Recognizing overlapping research interests, O’Gorman, Kooiman, and Painter brought together scholars studying an array of related topics in a variety of cultural contexts. Their goal was to pool insights, expand available data and share findings through a comprehensive collection of essays on midcontinental archaeological foodways.
As Kooiman, O’Gorman, and Painter explain in the Introduction, “This volume features archaeological explorations of the cuisines of ancient Indigenous peoples of the Midcontinent of North America, examined through a range of cutting-edge methods and perspectives and exemplifying a wide range of questions and outcomes that demonstrate the versatility and strength of culinary studies.”
The editors stress that food can be used to gain insight into many different aspects of any culture. Beyond the basic questions of what people from a particular place and time ate, food can be used to address questions of economics, socio-politics, identity, health, religion, environment, and more.

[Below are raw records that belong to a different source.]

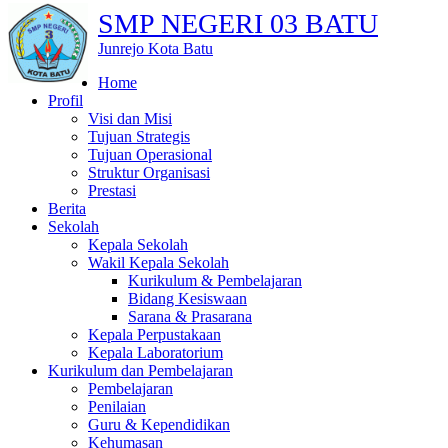
SMP NEGERI 03 BATU
Junrejo Kota Batu
Home
Profil
Visi dan Misi
Tujuan Strategis
Tujuan Operasional
Struktur Organisasi
Prestasi
Berita
Sekolah
Kepala Sekolah
Wakil Kepala Sekolah
Kurikulum & Pembelajaran
Bidang Kesiswaan
Sarana & Prasarana
Kepala Perpustakaan
Kepala Laboratorium
Kurikulum dan Pembelajaran
Pembelajaran
Penilaian
Guru & Kependidikan
Kehumasan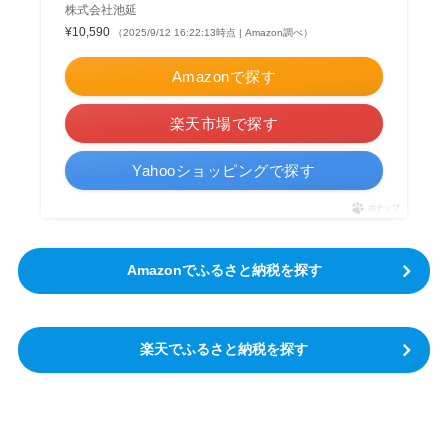
株式会社池延
¥10,590
（2025/9/12 16:22:13時点 | Amazon調べ）
Amazonで探す
楽天市場で探す
Yahooショッピングで探す
ポチップ
Amazonでふるさと納税を探す
楽天でふるさと納税を探す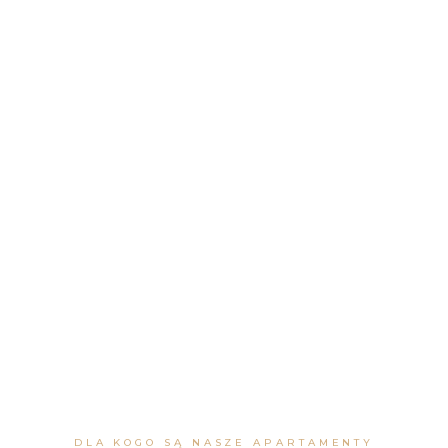
DLA KOGO SĄ NASZE APARTAMENTY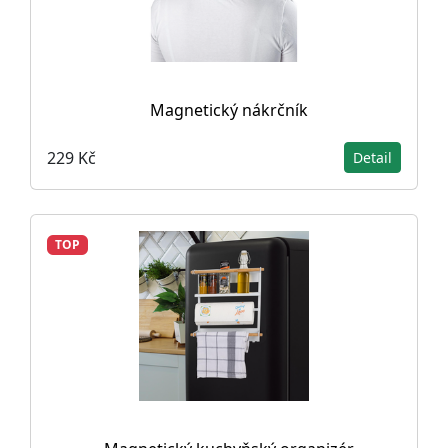
Magnetický nákrčník
229 Kč
Detail
TOP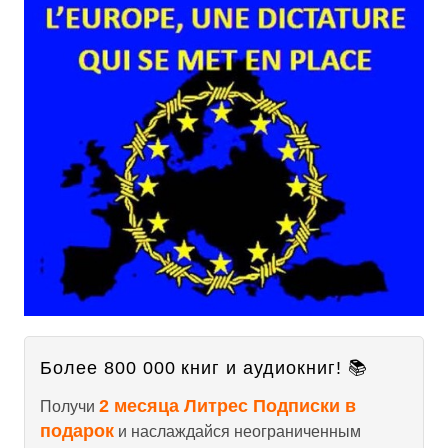
Более 800 000 книг и аудиокниг! 📚
2 месяца Литрес Подписки в
Получи
подарок
и наслаждайся неограниченным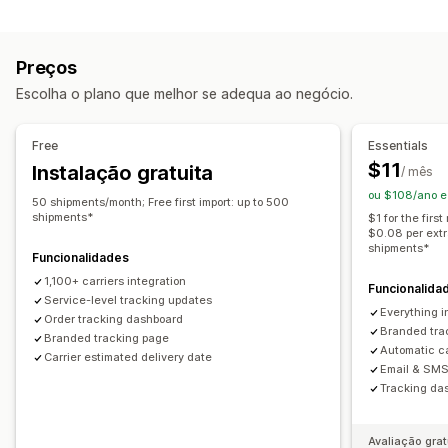
Etiquetas e embalagens
Página de consulta de encomendas
Validação de endereços
Data de entrega
Rastreio em tempo real
Ligação de rastreio personalizada
Preços
Sincronização de encomendas
Multilingue
Tradução
Data prevista de entrega
Rastreio global
Escolha o plano que melhor se adequa ao negócio.
Seleção da transportadora
Dashboards
Várias transportadoras
API
Análise de dados
Gestão de envios
Notificações
Free
Essentials
Sincronização de encomendas
Rastreio em tempo real
E-mail
Notificações em tempo real
SMS
Tradução
$11
Instalação gratuita
/ mês
Página de rastreio com a marca
Notificações por e-mail
Notificações personalizadas
Automatizações
ou $108/ano e
50 shipments/month; Free first import: up to 500
Atualizações de encomendas
Análise de dados de envio
shipments*
$1 for the fir
$0.08 per extr
shipments*
Funcionalidades
1,100+ carriers integration
Funcionalida
Service-level tracking updates
Everything i
Order tracking dashboard
Branded trac
Branded tracking page
Automatic ca
Carrier estimated delivery date
Email & SMS 
Tracking das
Avaliação grat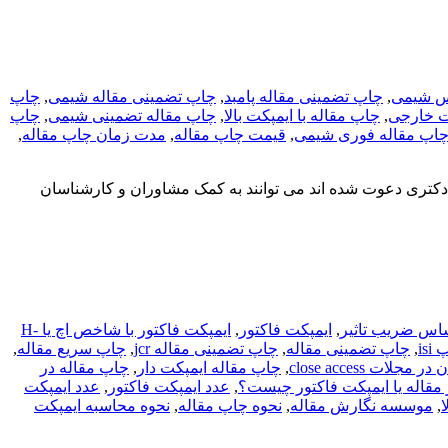
س شیمی
,
چاپ تضمینی مقاله پامبد
,
چاپ تضمینی مقاله شیمی
,
چاپ
,
چاپ مقاله با ایمپکت بالا
,
چاپ مقاله تضمینی شیمی
,
چاپ
اپ مقاله فوری شیمی
,
قیمت چاپ مقاله
,
مدت زمان چاپ مقاله
,
کتری دعوت شده اند می توانند به کمک مشاوران و کارشناسان
,
ایمپکت فاکتور
,
ایمپکت فاکتور با شاخص اچ یا H-
isi
,
چاپ تضمینی مقاله
,
چاپ تضمینی مقاله jcr
,
چاپ سریع مقاله
,
,
چاپ مقاله ایمپکت دار
,
چاپ مقاله در
 مقاله یا ایمپکت فاکتور چیست؟
,
عدد ایمپکت فاکتور
,
عدد ایمپکت
ا
,
موسسه نگارش مقاله
,
نحوه چاپ مقاله
,
نحوه محاسبه ایمپکت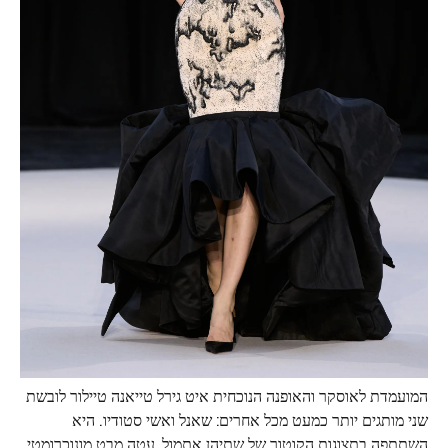
המועמדת לאוסקר והאופנה הנוכחית איט גירל טייאנה טיילור לובשת
שני מותגים יותר כמעט מכל אחרים: שאנל ואשי סטודיו. היא
השתתפה בתצוגות הקוטור של שתיהן אתמול, עטה מבט מונוכרומטי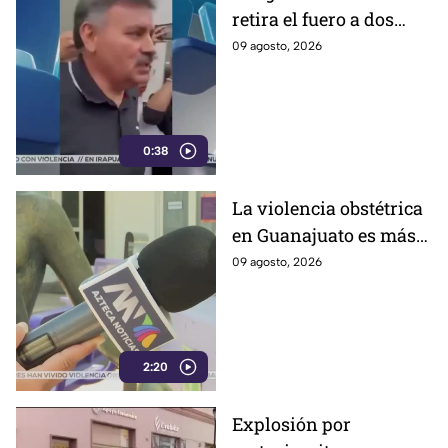
retira el fuero a dos
alcaldes; revelan
09 agosto, 2026
cuáles fueron las
razones
0:38
La violencia obstétrica
en Guanajuato es más
común de lo que cree y
09 agosto, 2026
casi nadie habla ella;
así es como la ejercen
2:20
Explosión por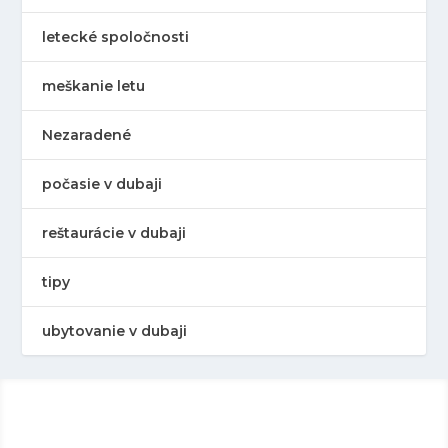
letecké spoločnosti
meškanie letu
Nezaradené
počasie v dubaji
reštaurácie v dubaji
tipy
ubytovanie v dubaji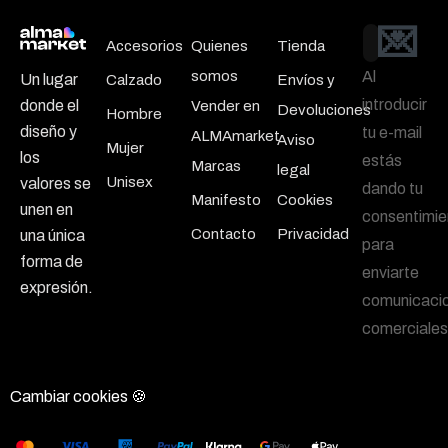
💌
Email
Accesorios
Quienes
Tienda
somos
Al
Un lugar
Calzado
Envíos y
introducir
donde el
Vender en
Devoluciones
Hombre
diseño y
tu e-mail
ALMAmarket
Aviso
Mujer
los
estás
Marcas
legal
Unisex
valores se
dando tu
Manifesto
Cookies
unen en
consentimie
Contacto
Privacidad
una única
para
forma de
enviarte
expresión.
comunicaci
comerciales
Cambiar cookies 🍪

To investigate dietary practices from thousands of years ago, researchers used a range of methods that build on fundamental identifications of plant and animal remains. These included detailed contextual analysis, identifying microscopic residues and use-wear found on pottery and other tools, and use of experimental studies. Contributors focused not only on what resources people used, but also choices about that food and the dynamic relationships of food with society.
Each chapter in “Ancient Indigenous Cuisines” uniquely approaches social issues through the lens of food. For example, in her own research collaboration with MSU Ph.D. alum Dr. Jeffrey Painter on Morton Village collections, O’Gorman was surprised by the “powerful role” cuisine played in social negotiations among groups within the village. In Kooiman’s chapter with MSU undergraduate alum Rebecca Albert, she reveals how the importance of maize and wild rice in local cuisine shifted over time in northern Michigan.
The MSU scholars hope readers come to understand that our lives are in many ways centered around food and that food not only represents who we are in a certain time and place, but plays an important role in how we shape and transform social identities.